— Travail à faire —
Recopiez le passage du texte sur l’euro qui va de « Dix ans, ce » à « Pasteur ou Richelieu. », ces deux bouts compris.

— Extrait étudié —
○ ○ ○

Dix ans, ce devrait être au moins l’âge de raison pour l’euro. Mais c’est encore de maladie infantile dont souffre la monnaie unique européenne. Alors qu’on la croyait à l’abri des mauvaises infections, la voilà qui connaît même l’un de ces accès de fièvre répétitifs qui peuvent à tout moment l’emporter pendant l’hiver. Le plus triste, c’est que personne n’éprouve de véritable affection pour elle. Pas même d’attachement particulier au delà, pour ses protecteurs, de la certitude de sa nécessité. Aura-t-elle jamais été populaire ? Trop nordique dans son dessin. Trop allemande dans sa rigueur. jusqu’à son nom - préféré à «l’écu » de VGE qui sonnait tellement français - jugé d’emblée froid. Impersonnel. Comme « la zone » sur laquelle elle règne qui suggère davantage les urgences hospitalières - il faut la sauver ! - que le voyage dans l’histoire que nous proposaient Pasteur ou Richelieu.

○ ○ ○

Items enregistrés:
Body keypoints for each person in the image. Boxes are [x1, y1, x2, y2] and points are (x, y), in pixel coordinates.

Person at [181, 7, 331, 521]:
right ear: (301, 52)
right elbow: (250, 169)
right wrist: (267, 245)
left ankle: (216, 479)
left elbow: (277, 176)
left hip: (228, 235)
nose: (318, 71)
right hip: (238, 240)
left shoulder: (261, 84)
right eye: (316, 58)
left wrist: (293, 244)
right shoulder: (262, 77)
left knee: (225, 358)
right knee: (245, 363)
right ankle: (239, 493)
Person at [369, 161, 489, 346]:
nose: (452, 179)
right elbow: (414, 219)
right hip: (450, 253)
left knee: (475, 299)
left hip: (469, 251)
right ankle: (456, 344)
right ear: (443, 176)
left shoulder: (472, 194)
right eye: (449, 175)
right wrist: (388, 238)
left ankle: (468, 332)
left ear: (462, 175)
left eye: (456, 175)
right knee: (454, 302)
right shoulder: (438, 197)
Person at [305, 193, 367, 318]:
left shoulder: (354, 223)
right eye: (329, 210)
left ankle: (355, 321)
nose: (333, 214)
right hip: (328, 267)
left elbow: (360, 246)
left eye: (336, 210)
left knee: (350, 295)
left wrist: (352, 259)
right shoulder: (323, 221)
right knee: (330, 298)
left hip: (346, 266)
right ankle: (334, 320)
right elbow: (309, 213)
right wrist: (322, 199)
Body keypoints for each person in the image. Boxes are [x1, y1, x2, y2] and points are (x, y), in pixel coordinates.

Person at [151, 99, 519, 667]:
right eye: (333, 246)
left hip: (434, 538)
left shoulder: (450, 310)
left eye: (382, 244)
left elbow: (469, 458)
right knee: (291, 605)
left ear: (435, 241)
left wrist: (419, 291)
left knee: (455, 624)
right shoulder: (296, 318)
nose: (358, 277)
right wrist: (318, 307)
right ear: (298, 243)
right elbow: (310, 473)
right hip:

○ ○ ○

— Corrigé —
Dix ans, ce devrait être au moins l’âge de raison pour l’euro. Mais c’est encore de maladie infantile dont souffre la monnaie unique européenne. Alors qu’on la croyait à l’abri des mauvaises infections, la voilà qui connaît même l’un de ces accès de fièvre répétitifs qui peuvent à tout moment l’emporter pendant l’hiver. Le plus triste, c’est que personne n’éprouve de véritable affection pour elle. Pas même d’attachement particulier au delà, pour ses protecteurs, de la certitude de sa nécessité. Aura-t-elle jamais été populaire ? Trop nordique dans son dessin. Trop allemande dans sa rigueur. jusqu’à son nom - préféré à «l’écu » de VGE qui sonnait tellement français - jugé d’emblée froid. Impersonnel. Comme « la zone » sur laquelle elle règne qui suggère davantage les urgences hospitalières - il faut la sauver ! - que le voyage dans l’histoire que nous proposaient Pasteur ou Richelieu.